(Records excerpted from a collection)
▬▬▬▬▬▬

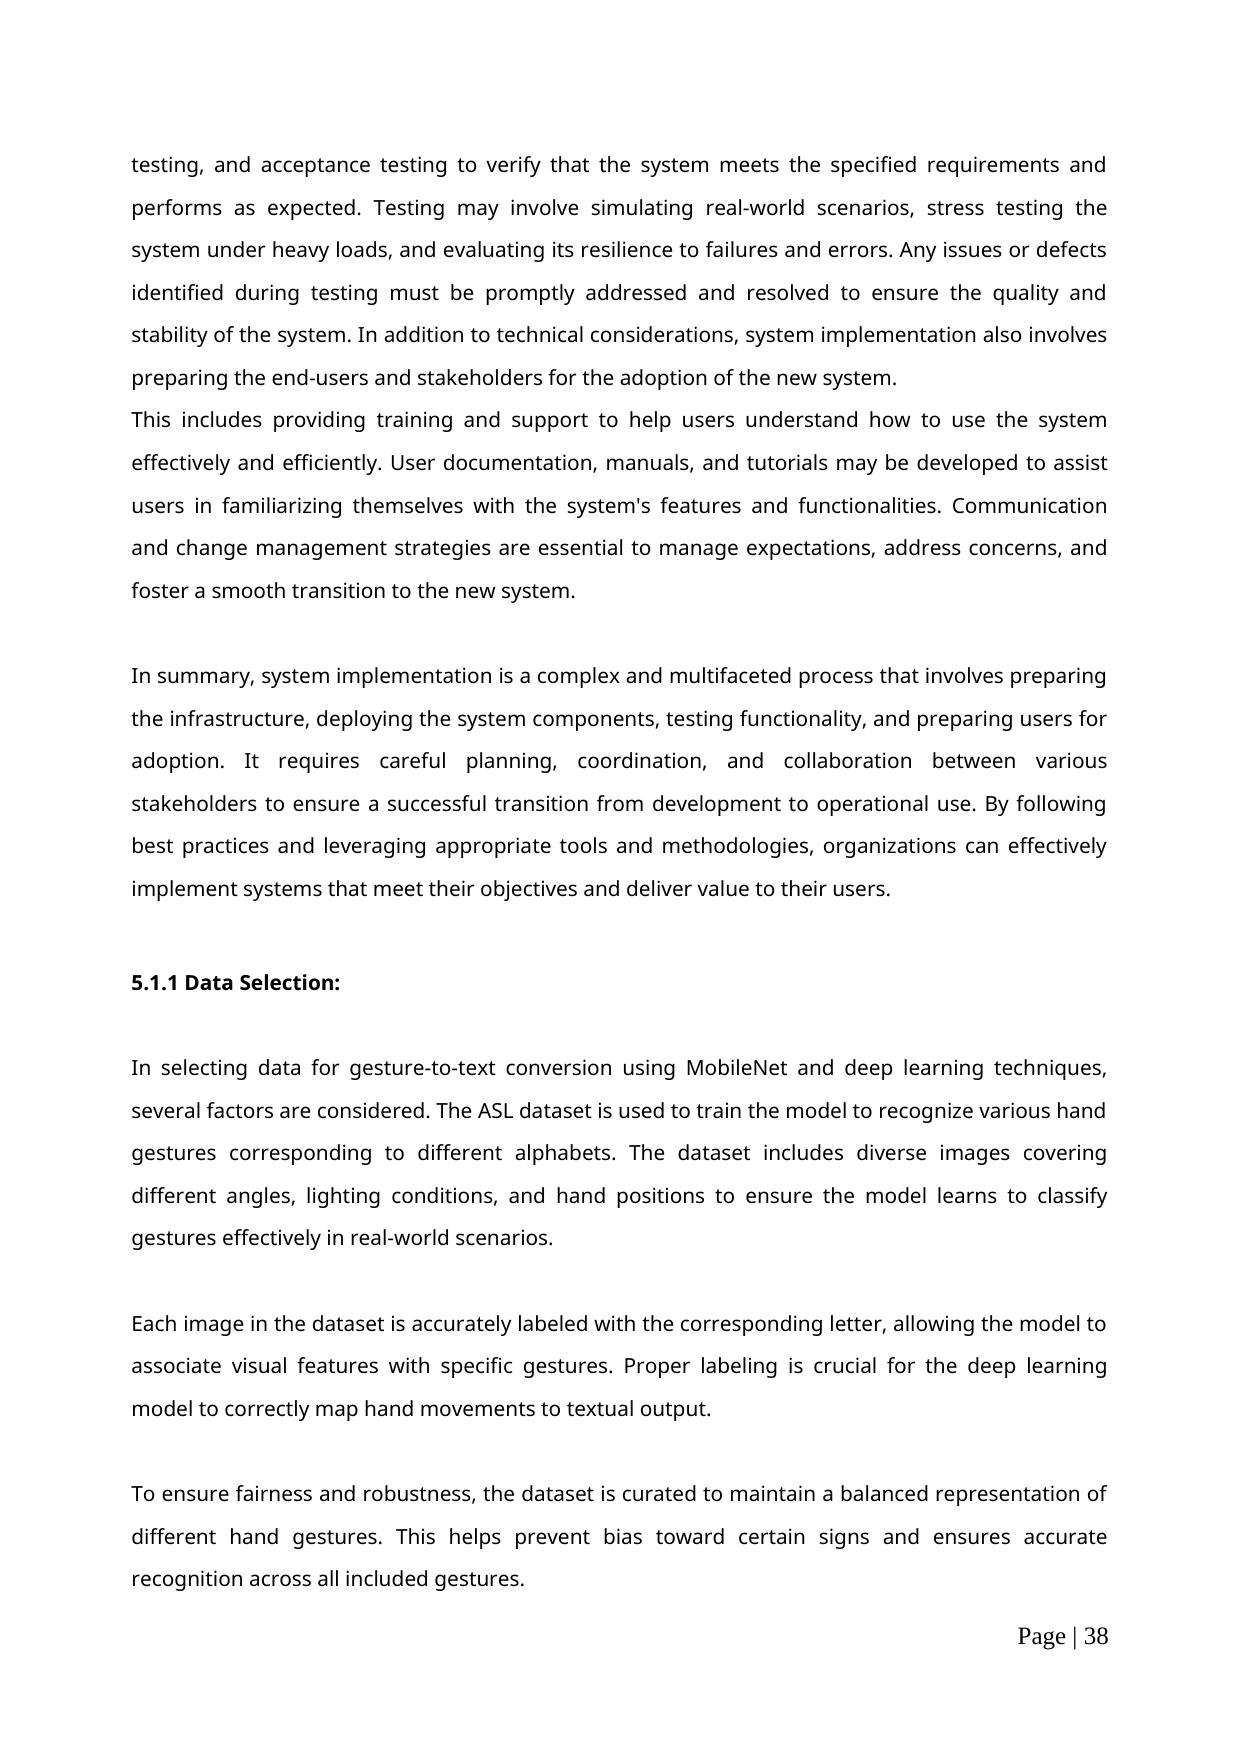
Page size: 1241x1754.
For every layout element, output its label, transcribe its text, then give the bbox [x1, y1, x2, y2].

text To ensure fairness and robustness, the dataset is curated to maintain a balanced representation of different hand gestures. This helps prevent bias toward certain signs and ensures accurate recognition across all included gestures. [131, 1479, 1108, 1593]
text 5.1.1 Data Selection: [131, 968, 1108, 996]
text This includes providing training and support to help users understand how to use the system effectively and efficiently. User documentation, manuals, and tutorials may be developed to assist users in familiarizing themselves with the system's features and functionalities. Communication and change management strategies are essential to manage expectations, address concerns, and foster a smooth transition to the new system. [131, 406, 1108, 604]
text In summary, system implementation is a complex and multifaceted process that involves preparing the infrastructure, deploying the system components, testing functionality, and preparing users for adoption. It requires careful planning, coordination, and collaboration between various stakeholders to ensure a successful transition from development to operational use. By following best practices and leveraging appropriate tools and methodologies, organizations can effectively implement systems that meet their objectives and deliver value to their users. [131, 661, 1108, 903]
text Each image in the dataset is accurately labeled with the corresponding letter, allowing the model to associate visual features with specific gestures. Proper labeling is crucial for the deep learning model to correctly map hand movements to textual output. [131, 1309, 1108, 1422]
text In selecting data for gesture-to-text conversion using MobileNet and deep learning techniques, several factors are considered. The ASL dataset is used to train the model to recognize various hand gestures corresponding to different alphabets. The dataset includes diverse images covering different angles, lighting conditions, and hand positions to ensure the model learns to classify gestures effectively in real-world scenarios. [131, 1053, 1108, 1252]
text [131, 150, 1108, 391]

▬▬▬▬▬▬

**WHAT IS REQUIRED**
Skip the images and restate each record above word for word.

**RESULT BELOW**
Page size: 1241x1754.
For every layout element, output its label, transcribe its text, then give the bbox [x1, y1, x2, y2].

text To ensure fairness and robustness, the dataset is curated to maintain a balanced representation of different hand gestures. This helps prevent bias toward certain signs and ensures accurate recognition across all included gestures. [131, 1479, 1108, 1593]
text 5.1.1 Data Selection: [131, 968, 1108, 996]
text This includes providing training and support to help users understand how to use the system effectively and efficiently. User documentation, manuals, and tutorials may be developed to assist users in familiarizing themselves with the system's features and functionalities. Communication and change management strategies are essential to manage expectations, address concerns, and foster a smooth transition to the new system. [131, 406, 1108, 604]
text In summary, system implementation is a complex and multifaceted process that involves preparing the infrastructure, deploying the system components, testing functionality, and preparing users for adoption. It requires careful planning, coordination, and collaboration between various stakeholders to ensure a successful transition from development to operational use. By following best practices and leveraging appropriate tools and methodologies, organizations can effectively implement systems that meet their objectives and deliver value to their users. [131, 661, 1108, 903]
text Each image in the dataset is accurately labeled with the corresponding letter, allowing the model to associate visual features with specific gestures. Proper labeling is crucial for the deep learning model to correctly map hand movements to textual output. [131, 1309, 1108, 1422]
text In selecting data for gesture-to-text conversion using MobileNet and deep learning techniques, several factors are considered. The ASL dataset is used to train the model to recognize various hand gestures corresponding to different alphabets. The dataset includes diverse images covering different angles, lighting conditions, and hand positions to ensure the model learns to classify gestures effectively in real-world scenarios. [131, 1053, 1108, 1252]
text [131, 150, 1108, 391]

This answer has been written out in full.